I’ll admit it: I’ve become obsessive when it comes to spotting the aurora borealis. Even though the display in Iceland last year was spectacular, it was more the beginning of an addiction than a satisfied conclusion. While there is never any guarantee of seeing the lights, it seems fair to let your hopes soar when you’re inside the Arctic Circle. I mean, come on. What better place to see them?
In Iceland, I used this website to track auroral activity, but as the site doesn’t include Finland, I opted for this site instead. Both nights we were in Kakslauttanen, the forecast was strong, between 4 and 5 both nights. There is something about seeing that thick green band blanketing your location that releases a ton of endorphins. It’s galvanizing. All we needed to see a show was a clear sky.

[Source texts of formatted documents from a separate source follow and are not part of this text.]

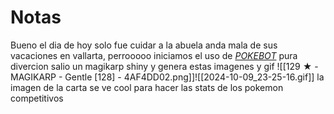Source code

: # Notas

Bueno el dia de hoy solo fue cuidar a la abuela anda mala de sus vacaciones en  vallarta, perrooooo iniciamos el uso de [*POKEBOT*](https://github.com/40Cakes/pokebot-gen3) pura divercion salio un magikarp shiny y genera estas imagenes y gif
![[129 ★ - MAGIKARP - Gentle [128] - 4AF4DD02.png]]![[2024-10-09_23-25-16.gif]]
la imagen de la carta se ve cool para hacer las stats de los pokemon competitivos 
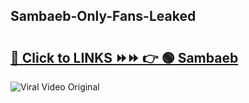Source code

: 
 ## Sambaeb-Only-Fans-Leaked

# <h2><a href="https://clipsfans.com/Sambaeb&ref=git">🔗 Click to LINKS ⏩⏩ 👉 🟢 Sambaeb </a></h2>

<a href="https://clipsfans.com/Sambaeb&ref=git" rel="nofollow" data-target="animated-image.originalLink"><img src="https://i.ibb.co.com/xMMVF88/686577567.gif" alt="Viral Video Original" style="max-width: 100%; display: inline-block;" data-target="animated-image.originalImage"></a>
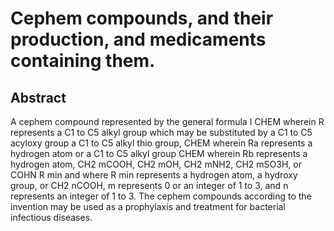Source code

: # Cephem compounds, and their production, and medicaments containing them.

## Abstract
A cephem compound represented by the general formula I CHEM wherein R represents a C1 to C5 alkyl group which may be substituted by a C1 to C5 acyloxy group a C1 to C5 alkyl thio group, CHEM wherein Ra represents a hydrogen atom or a C1 to C5 alkyl group CHEM wherein Rb represents a hydrogen atom, CH2 mCOOH, CH2 mOH, CH2 mNH2, CH2 mSO3H, or COHN R min and where R min represents a hydrogen atom, a hydroxy group, or CH2 nCOOH, m represents 0 or an integer of 1 to 3, and n represents an integer of 1 to 3. The cephem compounds according to the invention may be used as a prophylaxis and treatment for bacterial infectious diseases.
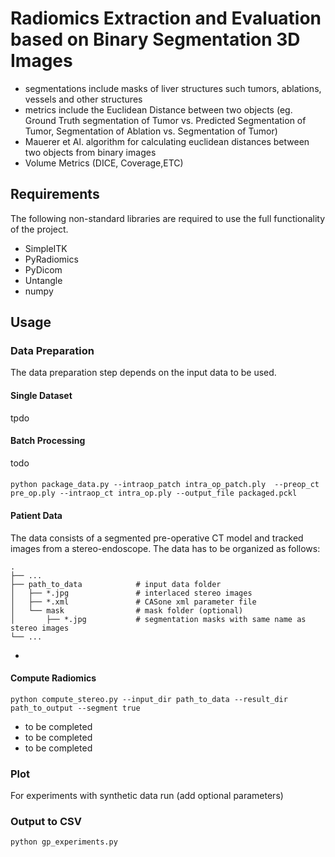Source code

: # Radiomics Extraction and Evaluation based on Binary Segmentation 3D Images

- segmentations include masks of liver structures such tumors, ablations, vessels and other structures
- metrics include the Euclidean Distance between two objects (eg. Ground Truth segmentation of Tumor vs. Predicted Segmentation of Tumor, Segmentation of Ablation vs. Segmentation of Tumor)
- Mauerer et Al. algorithm for calculating euclidean distances between two objects from binary images
- Volume Metrics (DICE, Coverage,ETC)

## Requirements
The following non-standard libraries are required to use the full functionality of the project.
* SimpleITK
* PyRadiomics
* PyDicom
* Untangle
* numpy

## Usage

### Data Preparation
The data preparation step depends on the input data to be used.
#### Single Dataset
tpdo
#### Batch Processing
todo

####
    python package_data.py --intraop_patch intra_op_patch.ply  --preop_ct pre_op.ply --intraop_ct intra_op.ply --output_file packaged.pckl
#### Patient Data 
The data consists of a segmented pre-operative CT model and tracked images from a stereo-endoscope.
The data has to be organized as follows:

    .
    ├── ...
    ├── path_to_data            # input data folder
    │   ├── *.jpg               # interlaced stereo images
    │   ├── *.xml               # CASone xml parameter file
    │   └── mask                # mask folder (optional)
    │       ├── *.jpg           # segmentation masks with same name as stereo images
    └── ...

* 
#### Compute Radiomics
    python compute_stereo.py --input_dir path_to_data --result_dir path_to_output --segment true
    
* to be completed
* to be completed
* to be completed

### Plot
For experiments with synthetic data run (add optional parameters)
### Output to CSV
    python gp_experiments.py
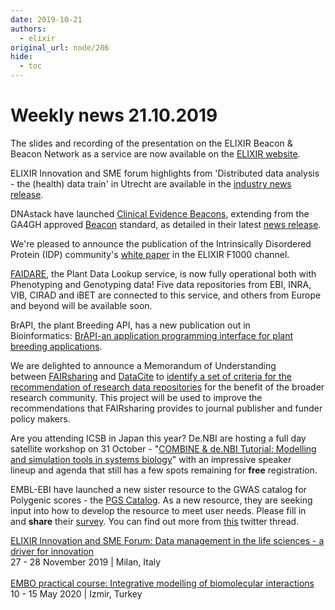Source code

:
 ```yaml
---
date: 2019-10-21
authors:
  - elixir
original_url: node/286
hide:
  - toc
---
```


# Weekly news 21.10.2019

<p>The slides and recording of the presentation on the ELIXIR Beacon &amp; Beacon Network as a service are now available on the <a href="https://elixir-europe.org/events/elixir-webinar-elixir-beacon-beacon-network-service">ELIXIR website</a>.</p>

<p>ELIXIR Innovation and SME forum highlights from 'Distributed data analysis - the (health) data train'&nbsp;in Utrecht are available in the <a href="https://elixir-europe.org/news/connecting-data-better-healthcare">industry news release</a>.</p>

<p>DNAstack have launched&nbsp;<a href="https://elixir-europe.us4.list-manage.com/track/click?u=751beffce2e491f94d6f66918&amp;id=4c10be40c8&amp;e=64fa86a9a6" target="_blank">Clinical Evidence Beacons</a>, extending from the GA4GH approved&nbsp;<a href="https://elixir-europe.us4.list-manage.com/track/click?u=751beffce2e491f94d6f66918&amp;id=e77f38947c&amp;e=64fa86a9a6" target="_blank">Beacon</a>&nbsp;standard, as detailed in their latest&nbsp;<a href="https://elixir-europe.us4.list-manage.com/track/click?u=751beffce2e491f94d6f66918&amp;id=1744af4eec&amp;e=64fa86a9a6" target="_blank">news release</a>.</p>

<p>We're pleased to announce the publication of the Intrinsically Disordered Protein (IDP) community's&nbsp;<a href="https://elixir-europe.us4.list-manage.com/track/click?u=751beffce2e491f94d6f66918&amp;id=795627b08a&amp;e=64fa86a9a6" target="_blank">white paper</a>&nbsp;in the ELIXIR F1000 channel.&nbsp;</p>

<p><a href="https://elixir-europe.us4.list-manage.com/track/click?u=751beffce2e491f94d6f66918&amp;id=c6899aa45b&amp;e=64fa86a9a6" target="_blank">FAIDARE</a>, the Plant Data Lookup service, is now fully operational both with Phenotyping and Genotyping data! Five data repositories from EBI, INRA, VIB, CIRAD and iBET are connected to this service, and others from Europe and beyond will be available soon.</p>

<p>BrAPI, the plant Breeding API, has a new publication out in Bioinformatics:&nbsp;<a href="https://elixir-europe.us4.list-manage.com/track/click?u=751beffce2e491f94d6f66918&amp;id=8b028c6ef8&amp;e=64fa86a9a6" target="_blank">BrAPI-an application programming interface for plant breeding applications</a>.</p>

<p>We are delighted to announce a Memorandum of Understanding between&nbsp;<a href="https://elixir-europe.us4.list-manage.com/track/click?u=751beffce2e491f94d6f66918&amp;id=8ffc6835c2&amp;e=64fa86a9a6" target="_blank">FAIRsharing</a>&nbsp;and&nbsp;<a href="https://elixir-europe.us4.list-manage.com/track/click?u=751beffce2e491f94d6f66918&amp;id=60136540b3&amp;e=64fa86a9a6" target="_blank">DataCite</a>&nbsp;to&nbsp;<a href="https://elixir-europe.us4.list-manage.com/track/click?u=751beffce2e491f94d6f66918&amp;id=6087dc84db&amp;e=64fa86a9a6" target="_blank">identify&nbsp;a set of criteria for the recommendation of research data repositories</a>&nbsp;for the benefit of the broader research community. This project will be used to improve the recommendations that FAIRsharing&nbsp;provides to journal publisher and funder policy makers.&nbsp;</p>

<p>Are you attending ICSB in Japan this year? De.NBI are hosting a full day satellite workshop on 31 October - "<a href="https://elixir-europe.us4.list-manage.com/track/click?u=751beffce2e491f94d6f66918&amp;id=8f12b146a1&amp;e=64fa86a9a6" target="_blank">COMBINE &amp; de.NBI Tutorial: Modelling and simulation tools in systems biology</a>" with an impressive speaker lineup&nbsp;and agenda&nbsp;that still has a few spots remaining for&nbsp;<strong>free</strong>&nbsp;registration.&nbsp;</p>

<p>EMBL-EBI have launched a new sister resource to the GWAS catalog&nbsp;for Polygenic scores - the&nbsp;<a href="https://elixir-europe.us4.list-manage.com/track/click?u=751beffce2e491f94d6f66918&amp;id=9a0e3e997c&amp;e=64fa86a9a6" target="_blank">PGS Catalog</a>. As a new resource, they are seeking input into how to develop the resource to meet user needs. Please fill in and&nbsp;<strong>share</strong>&nbsp;their&nbsp;<a href="https://elixir-europe.us4.list-manage.com/track/click?u=751beffce2e491f94d6f66918&amp;id=ce61df738a&amp;e=64fa86a9a6" target="_blank">survey</a>. You can find out more from&nbsp;<a href="https://elixir-europe.us4.list-manage.com/track/click?u=751beffce2e491f94d6f66918&amp;id=06ecaf60ce&amp;e=64fa86a9a6" target="_blank">this</a>&nbsp;twitter thread.</p>

<p><a href="https://elixir-europe.us4.list-manage.com/track/click?u=751beffce2e491f94d6f66918&amp;id=b8d376e60b&amp;e=64fa86a9a6" target="_blank">ELIXIR Innovation and SME Forum: Data management in the life sciences - a driver for innovation</a><br />
27 - 28 November 2019 | Milan, Italy<br />
<br />
<a href="https://elixir-europe.us4.list-manage.com/track/click?u=751beffce2e491f94d6f66918&amp;id=c985419167&amp;e=64fa86a9a6" target="_blank">EMBO practical course: Integrative modelling of biomolecular interactions</a><br />
10 - 15 May 2020 | Izmir, Turkey</p>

And to stay up past midnight. (Prime viewing hours are between midnight and 2am.)
This might seem easy, but after a long day in the snow – and a roaring fire in your toasty cabin – sleep seems almost more tempting than the northern lights. To ensure that we stayed awake, I postponed our dinner reservations from 6 to 8 and spent the time between sweating in my 80 degree Celsius sauna. We dined on elk, which was more tender than I’d imagined it would be, and I got to try cloudberries for dessert. (Note: They are not blue, as I’d thought, but yellow with a musky kind of taste.)
We tossed back two pints of Koff and left the dining lodge at 10 with a bottle of Merlot. Determined to stay awake, we played every category of HeadsUp on my phone. (If we’re talking about must-have apps for world travellers, this should be at the top of your list.) At midnight, we brought the game outside, craning our necks between rounds and – nothing.
The skies had been overcast both nights and the cloud cover was not breaking any time soon. A nebulous green haze blurred the horizon far away but that was all. Convinced the lights would show, I set my alarm for 3 and stumbled out into the cold. Nothing. I knew they were up there somewhere, bright and disarming beyond the clouds, and I felt defeated. Of course, it didn’t help that we were leaving the next day. At 3:30, I gave up and went inside.
They say that spotting the lights just takes clear skies and a bit of luck. It also takes patience. It helps if you have an amazing woodsy cabin to retreat to with good company, a bottle of wine, and a few more rounds of Heads Up.